Germany’s Act on the Supervision of Markets in Crypto-Assets (Gesetz zur Aufsicht über Märkte für Kryptowerte, or Kryptomärkteaufsichtsgesetz – KMAG) is Germany’s national supervisory statute for the EU Markets in Crypto-Assets Regulation (MiCAR). As of June 3, 2026, KMAG is in force. The Act was issued through the Financial Market Digitalisation Act (Finanzmarktdigitalisierungsgesetz – FinmadiG), published in the Federal Law Gazette as BGBl. 2024 I No. 438, and has staged commencement dates, with the general KMAG framework linked to July 1, 2024 and significant MiCAR-aligned provisions beginning December 28 and December 30, 2024.
Scope and regulatory role
KMAG is designed to carry out Regulation (EU) 2023/1114 in Germany. It applies to crypto-assets within MiCAR and excludes categories that MiCAR itself excludes. The statute designates the Federal Financial Supervisory Authority (BaFin) as the competent authority for MiCAR supervision, while also assigning cooperation roles to the Deutsche Bundesbank. BaFin’s remit covers institutions and other firms subject to MiCAR and KMAG, as well as trading on crypto-asset trading platforms. The law also connects German crypto supervision with DORA and the EU transfer-of-funds regime for crypto-asset transfers.
The Act should be understood as a national companion statute rather than a substitute for the EU regulation. MiCAR sets the core EU regime for crypto-asset offers, asset-referenced tokens, e-money tokens, crypto-asset service providers and market abuse. KMAG supplies Germany-specific supervisory process, authority powers, transition rules and sanctions that allow BaFin and the Bundesbank to administer that regime domestically.
Key provisions of Germany’s Crypto Markets Supervision Act
- BaFin supervision: KMAG gives BaFin general order-making, information-gathering, publication and intervention powers where needed to prevent or address supervisory breaches or market disruptions.
- Authorization controls: BaFin may order the immediate cessation and wind-down of unauthorized public offers of asset-referenced tokens, unauthorized public offers of e-money tokens, or unauthorized crypto-asset services.
- Offers, whitepapers and marketing: The Act contains German enforcement powers for public offers, admissions to trading, crypto-asset whitepapers, modified whitepapers and marketing communications.
- CASP supervision and reporting: KMAG sets notification and reporting duties for institutions, including changes in legal form, cross-border services, qualifying holdings, outsourcing, financial condition and other supervisory information.
- Market abuse investigations: BaFin receives powers to request information, summon persons, inspect records and pursue suspected breaches of MiCAR Title VI on market abuse.
- Custody and insolvency protections: Section 45 treats customer crypto-assets held in crypto custody as belonging to the customer, subject to statutory exceptions.
- Sanctions: KMAG includes criminal and administrative fine provisions for unauthorized activity, market-abuse conduct, non-compliance with MiCAR obligations and failures to follow supervisory orders.
Jurisdictional impact
For Germany-based crypto-asset service providers, exchanges, trading platforms, custodians and token issuers, KMAG functions as the national statute that makes MiCAR supervision operational in Germany.
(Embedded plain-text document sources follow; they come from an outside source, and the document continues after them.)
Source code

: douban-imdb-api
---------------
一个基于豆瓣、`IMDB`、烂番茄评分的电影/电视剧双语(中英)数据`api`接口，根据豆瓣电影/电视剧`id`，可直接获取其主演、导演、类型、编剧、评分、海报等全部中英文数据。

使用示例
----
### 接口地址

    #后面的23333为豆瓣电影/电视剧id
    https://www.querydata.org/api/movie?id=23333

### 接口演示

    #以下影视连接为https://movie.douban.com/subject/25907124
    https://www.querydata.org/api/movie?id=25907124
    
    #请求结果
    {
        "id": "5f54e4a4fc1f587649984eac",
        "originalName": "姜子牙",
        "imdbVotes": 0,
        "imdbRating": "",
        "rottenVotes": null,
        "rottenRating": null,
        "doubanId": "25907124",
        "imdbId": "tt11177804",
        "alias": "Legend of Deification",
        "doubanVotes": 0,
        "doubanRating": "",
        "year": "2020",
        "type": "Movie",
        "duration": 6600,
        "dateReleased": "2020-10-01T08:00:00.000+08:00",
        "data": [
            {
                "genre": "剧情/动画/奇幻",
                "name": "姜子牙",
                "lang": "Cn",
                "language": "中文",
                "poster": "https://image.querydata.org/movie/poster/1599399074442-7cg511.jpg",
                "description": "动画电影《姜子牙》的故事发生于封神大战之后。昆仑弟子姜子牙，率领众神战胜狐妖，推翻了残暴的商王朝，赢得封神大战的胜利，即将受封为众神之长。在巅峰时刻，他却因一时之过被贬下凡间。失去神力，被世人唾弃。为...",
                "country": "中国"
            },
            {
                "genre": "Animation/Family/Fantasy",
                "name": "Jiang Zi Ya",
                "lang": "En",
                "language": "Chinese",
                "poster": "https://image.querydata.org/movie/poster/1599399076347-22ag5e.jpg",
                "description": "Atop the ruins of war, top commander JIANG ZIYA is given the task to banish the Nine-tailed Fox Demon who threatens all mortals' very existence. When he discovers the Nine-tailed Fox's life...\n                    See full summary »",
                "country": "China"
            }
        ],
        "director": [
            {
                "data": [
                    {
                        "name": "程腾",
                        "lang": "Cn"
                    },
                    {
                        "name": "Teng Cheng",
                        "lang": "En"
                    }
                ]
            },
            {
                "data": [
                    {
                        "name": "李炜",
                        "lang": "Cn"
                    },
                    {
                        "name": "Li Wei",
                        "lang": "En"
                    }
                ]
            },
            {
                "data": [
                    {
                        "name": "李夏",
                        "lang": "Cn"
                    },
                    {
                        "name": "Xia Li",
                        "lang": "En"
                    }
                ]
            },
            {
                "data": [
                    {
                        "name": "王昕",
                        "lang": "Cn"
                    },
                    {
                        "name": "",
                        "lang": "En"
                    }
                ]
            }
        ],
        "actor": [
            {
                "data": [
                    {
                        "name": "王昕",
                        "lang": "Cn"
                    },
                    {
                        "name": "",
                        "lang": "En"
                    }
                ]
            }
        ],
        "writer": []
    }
It does not replace MiCAR; instead, it supplies German procedural powers, local reporting requirements, enforcement mechanics, transition rules and sanctions around the directly applicable EU regulation. The Act is therefore best read together with MiCAR, BaFin publications, Bundesbank MiCAR information and later German implementing ordinances.
Status and timeline
The Bundestag adopted FinmadiG on December 18, 2024, and the Act was issued in the Federal Law Gazette on December 27, 2024. Article 23 gives KMAG staged commencement dates: most of Article 1 was linked to July 1, 2024; selected provisions began December 28, 2024; and further provisions, including parts connected to crypto-asset services and market infrastructure, began December 30, 2024. Section 50 created a transition route for certain existing German authorization holders, with continued reliance ending on authorization or notification outcomes, applicable Article 60 MiCAR deadlines, or December 31, 2025 at the latest.
As of June 3, 2026, the consolidated KMAG text reflects later amendments, including amendments published in March 2026. A near-term implementation checkpoint is the Crypto Markets Notification Ordinance (Kryptomärkteanzeigenverordnung – KMAnzV), issued in May 2026 and scheduled to apply from July 1, 2026, which specifies notices and document submissions under KMAG.